*What the exercise asks*.
Copy out all the material below, switching every "common name" to "vernacular name" and keeping everything else the same. Leave the pictures out of your answer.

>> BEGIN Entries provided

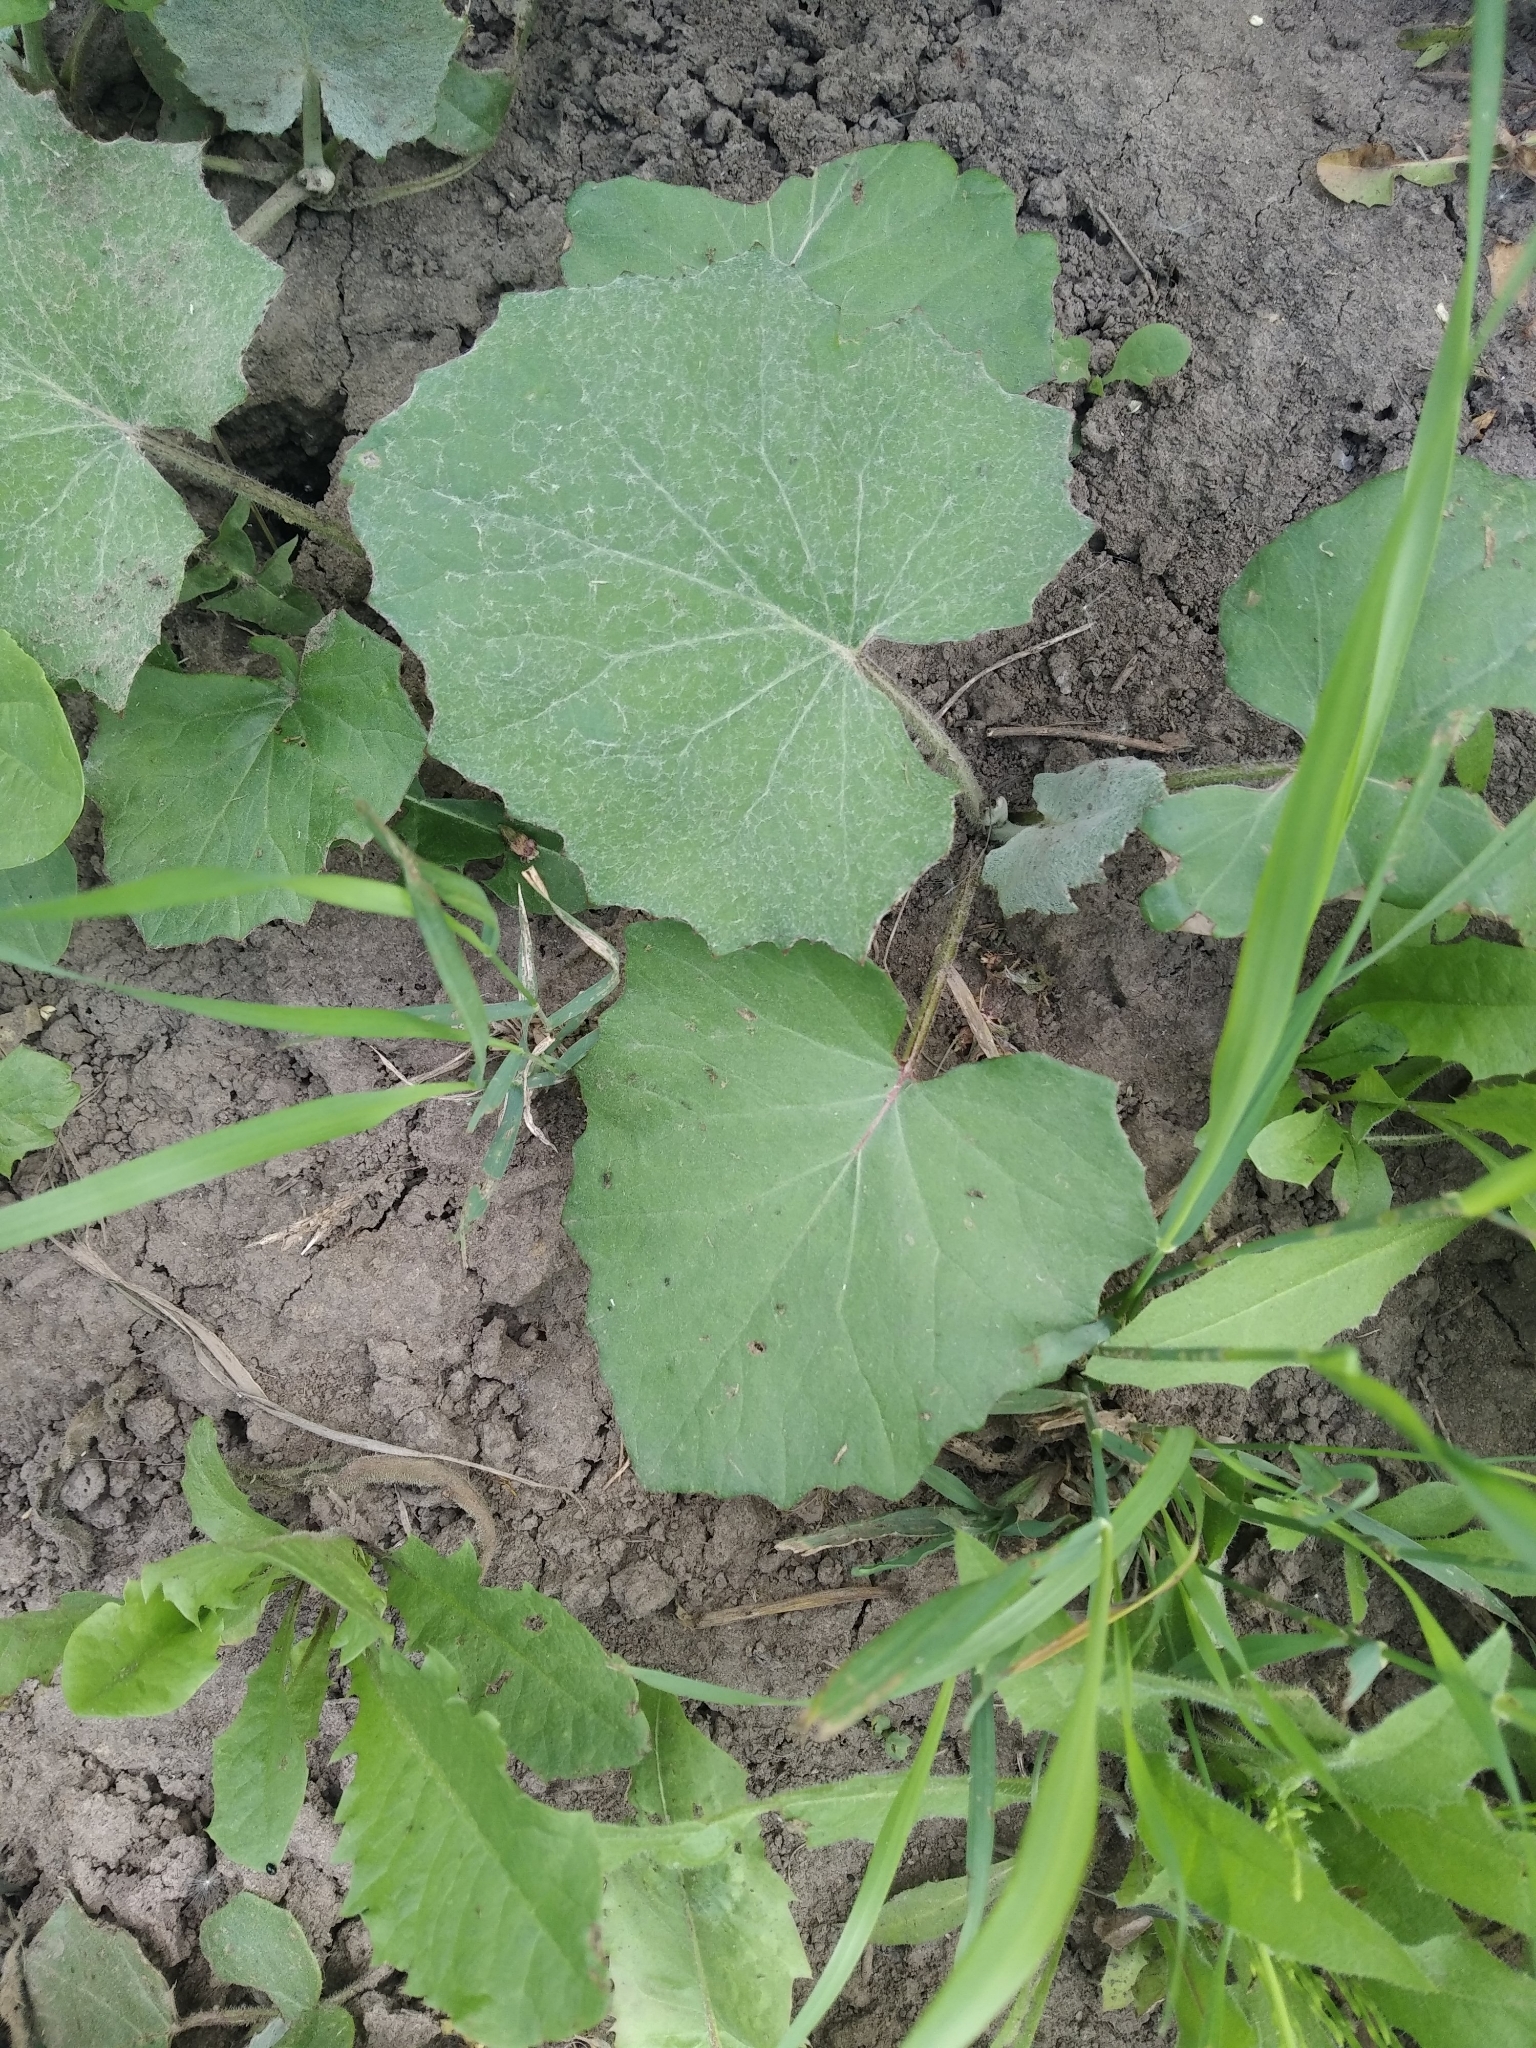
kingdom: Plantae
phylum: Tracheophyta
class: Magnoliopsida
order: Asterales
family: Asteraceae
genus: Tussilago
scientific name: Tussilago farfara
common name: Coltsfoot
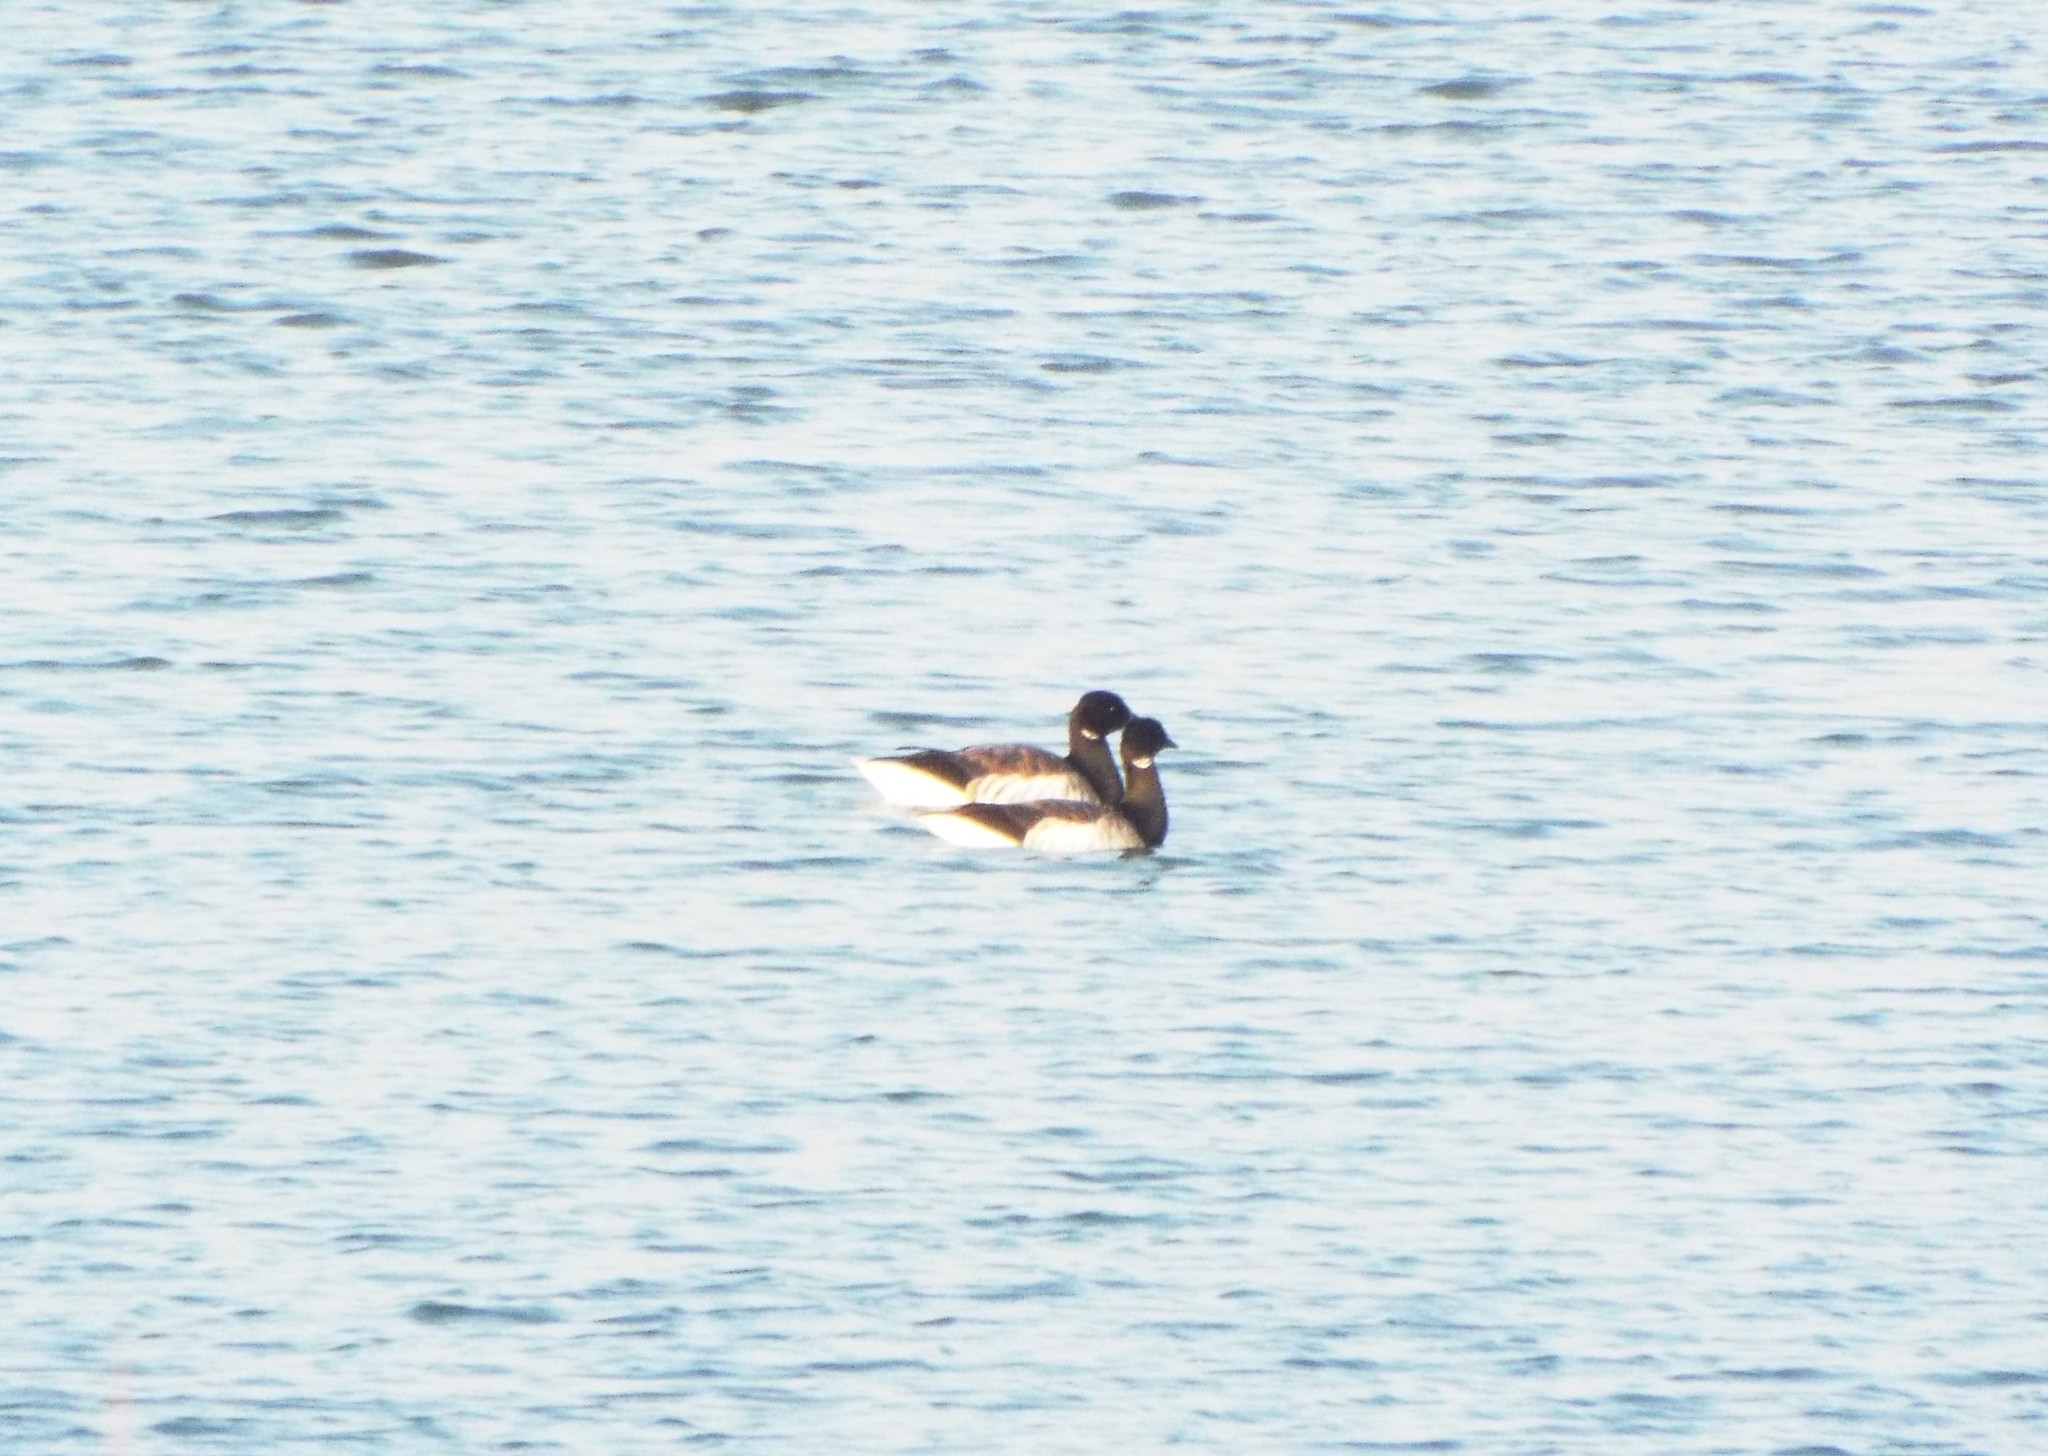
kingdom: Animalia
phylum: Chordata
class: Aves
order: Anseriformes
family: Anatidae
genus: Branta
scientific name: Branta bernicla
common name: Brant goose
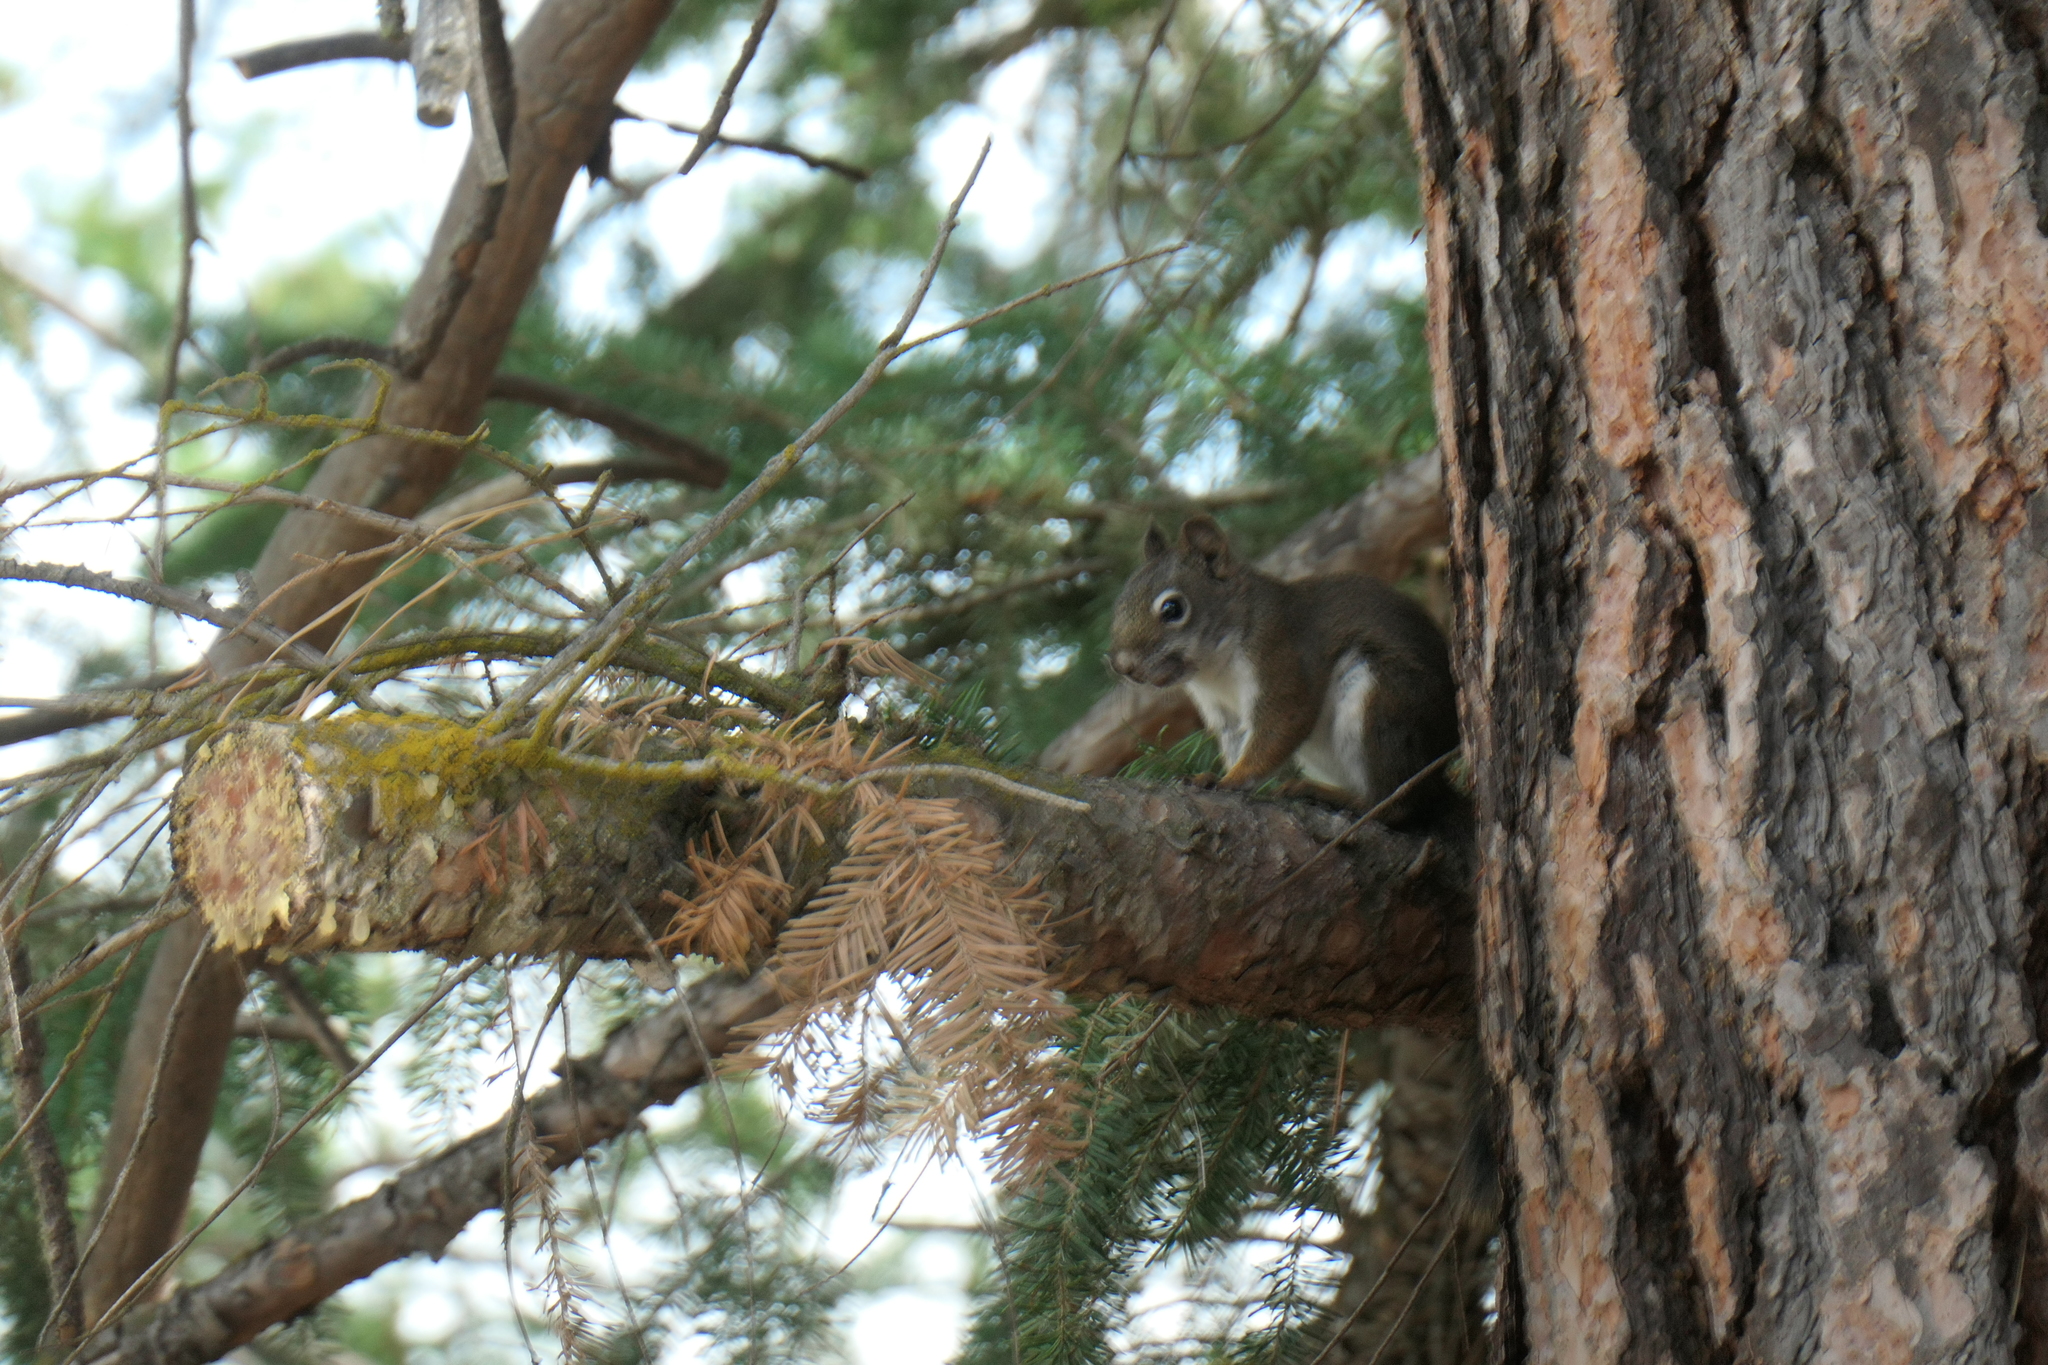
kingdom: Animalia
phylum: Chordata
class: Mammalia
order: Rodentia
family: Sciuridae
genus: Tamiasciurus
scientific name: Tamiasciurus hudsonicus
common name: Red squirrel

>> END Entries provided

*Solution below*.
kingdom: Plantae
phylum: Tracheophyta
class: Magnoliopsida
order: Asterales
family: Asteraceae
genus: Tussilago
scientific name: Tussilago farfara
vernacular name: Coltsfoot
kingdom: Animalia
phylum: Chordata
class: Aves
order: Anseriformes
family: Anatidae
genus: Branta
scientific name: Branta bernicla
vernacular name: Brant goose
kingdom: Animalia
phylum: Chordata
class: Mammalia
order: Rodentia
family: Sciuridae
genus: Tamiasciurus
scientific name: Tamiasciurus hudsonicus
vernacular name: Red squirrel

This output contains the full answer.